For his PhD in Economics taken at Yale in 1983, Malerba was followed by Richard R. Nelson, an internationally-known figurehead for the evolutionary school of economics. The idea of studying change in the economy, and the technology and innovation that drove it, was pioneering at the time, and was born in this very context, although it was then widely passed on to research, economic policy and business strategy in the years that followed.
 
“I was very lucky,” Malerba says, going back to his early years on the East Coast. “I had actually been accepted by other top-tier American universities as well, and I chose Yale I don't even know why. At Yale I met Richard Nelson, first my mentor and then co-author and friend, and Pamela, who later became my wife. If I had made any other choice my personal and professional life would have been completely different. So I got lucky.” But we should remember on the other hand that Louis Pasteur said that luck helps the prepared minds.
 
From then on, Malerba's research work was incessant and on many fronts.
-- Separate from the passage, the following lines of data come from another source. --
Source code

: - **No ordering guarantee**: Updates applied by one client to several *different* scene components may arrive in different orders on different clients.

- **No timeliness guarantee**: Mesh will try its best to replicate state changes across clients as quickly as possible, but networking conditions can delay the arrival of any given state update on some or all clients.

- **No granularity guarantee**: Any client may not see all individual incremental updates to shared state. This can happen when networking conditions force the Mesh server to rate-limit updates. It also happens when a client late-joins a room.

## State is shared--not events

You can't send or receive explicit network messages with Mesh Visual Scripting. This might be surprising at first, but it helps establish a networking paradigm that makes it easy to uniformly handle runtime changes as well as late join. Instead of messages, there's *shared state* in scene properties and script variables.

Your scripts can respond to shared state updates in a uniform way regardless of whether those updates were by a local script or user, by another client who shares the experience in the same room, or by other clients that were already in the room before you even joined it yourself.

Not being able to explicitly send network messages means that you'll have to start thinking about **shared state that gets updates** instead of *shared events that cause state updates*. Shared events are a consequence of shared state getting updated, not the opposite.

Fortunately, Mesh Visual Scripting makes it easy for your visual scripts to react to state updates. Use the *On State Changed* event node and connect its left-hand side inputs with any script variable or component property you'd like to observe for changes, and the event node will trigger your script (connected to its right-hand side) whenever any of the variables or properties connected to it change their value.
The list of publications in articles and books is endless, but equally essential was for him to talk about his research to students, especially those in his CLEMIT (born in 2002 and later transformed into a master's degree as EMIT) who could not believe their luck to be able to hear him talk about cutting-edge research with the infectious enthusiasm of someone who had conducted it personally, without even the mediation of a textbook.
 
Research that Franco Malerba moreover continues to this day, devoting himself to studying various aspects of innovation. The dynamics of change, and in particular the ways in which emerging countries such as China and India have narrowed the gap with more developed economies, is one of them. Other topics of his current studies include more recent developments in the evolutionary theory of economic change, the features of innovation systems at industry and country levels, dynamic patterns of industrial evolution, knowledge-intensive entrepreneurship, and the role of knowledge and experience in the entry of start-ups and spinoffs into high- and medium-tech industries.
 
Enthusiasm was also a feature of the CESPRI research center, which Malerba directed in the 1990s and early 2000s, physically located in an apartment building not far from the university, when the Röntgen Street building did not yet exist. It was perhaps a somewhat inconvenient arrangement as far as space was concerned, but in Malerba's memories those hallways and small rooms all adjoining each other were a constant opportunity for meetings and discussions and an unsuspected catalyst of ideas for him and the group, with which he always worked in perfect harmony. One of Malerba's students, Stefano Breschi, now heads ICRIOS Bocconi, which has taken over the legacy of the old CESPRI.